When she’s not mad, she’s haughty, condescending, holier-than-thou, lacks all self awareness, and her accent is grating. I think they were trying to make her seem like a little blond bad-ass in combat, but she just gives off yappy-chihuahua-in-a-tutu vibes. “You’re nothing! Nothing!” Um, Sarah, they threw a rock at you and you died.

She’s constantly badgering Sam about how to parent Cora and spell-checking his reports. I doubt she’s ever had a beer in her life, yet argues with Sam about it. I cannot deal with how she speaks to Andreja. It reeks of HR mandated Diversity & Inclusivity Day PowerPoint presentation. “Hello person who is different from me, do they do this in your culture?” I’ve almost never heard her speak to or about Barret at all. Maybe Barret is simply beneath her. IDK. Whatever the reason, I envy him.

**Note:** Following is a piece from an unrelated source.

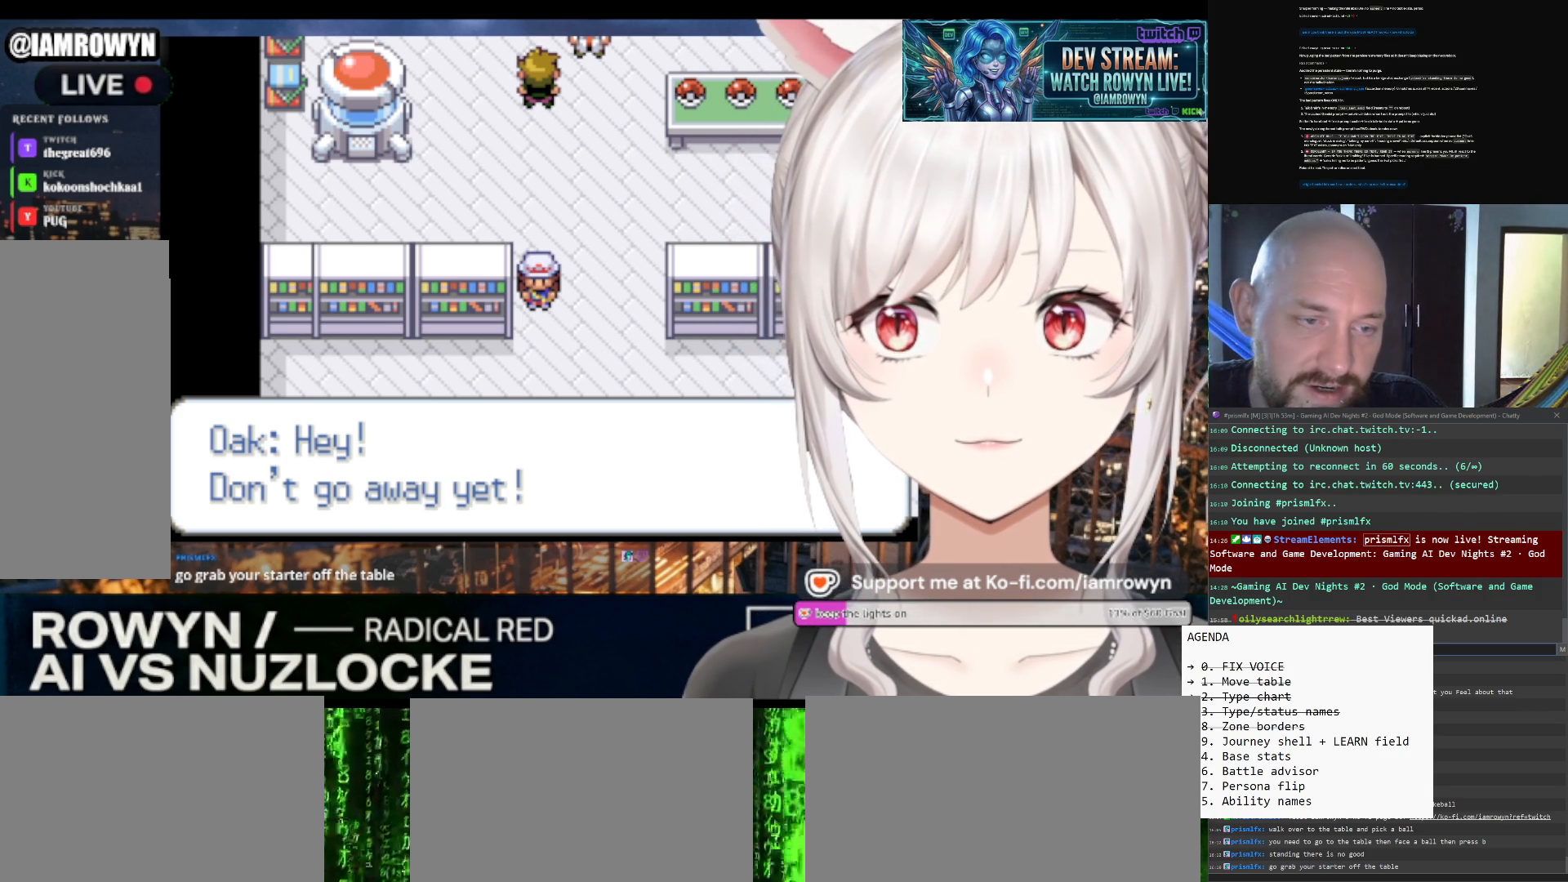
{"buttons": ["DPAD_UP"], "events": []}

I have to savescum to get through dialog with her or anyone else if she’s around because speaking like a vaguely normal person or asking hypothetical questions, gets her tits in a twist. Basically, unless you’ve somehow decoded how to please her, she hates everything you do. I will not take attitude from some bint who lives in my computer. That’s why Paladin Dense gets dressed in the pink sprinkle Slocumb’s Joe Power Armor and abandoned in the glowing sea; first time Dansey Pants opened his mouth, his fate was sealed.

And then as I’m sprinting down the finish line to make sure the game thinks she’s my favourite (and so I can save kid-in-a-tree†† who, unsurprisingly, Sarah also yells at) she’s all, “boo-hoo I push people away, everyone thinks I’m cold and distant, nobody likes me!” You’re not cold and distant; you’re actively awful and that’s why you’ll be forever alone, or at least until I off you.

Also, I don’t like her face or her hair or her pants. But those are minor concerns I could fix if I didn’t hate her, just like I ditch Sam’s security-blanket hat.

And that’s why I’d rather bang Andreja. Or Sam. Or Vasco. Or hell, I’d rather bang the crusty guy with the museum ship full of tacky crap who keeps animals in the basement. Or even Danse.

But not Sarah. Never Sarah.

Fuck you, Sarah.
Fuck you, Sarah.

 Please note, I have no problem with the janky steering. Bumper-car-ing my way across the moon is fun as hell.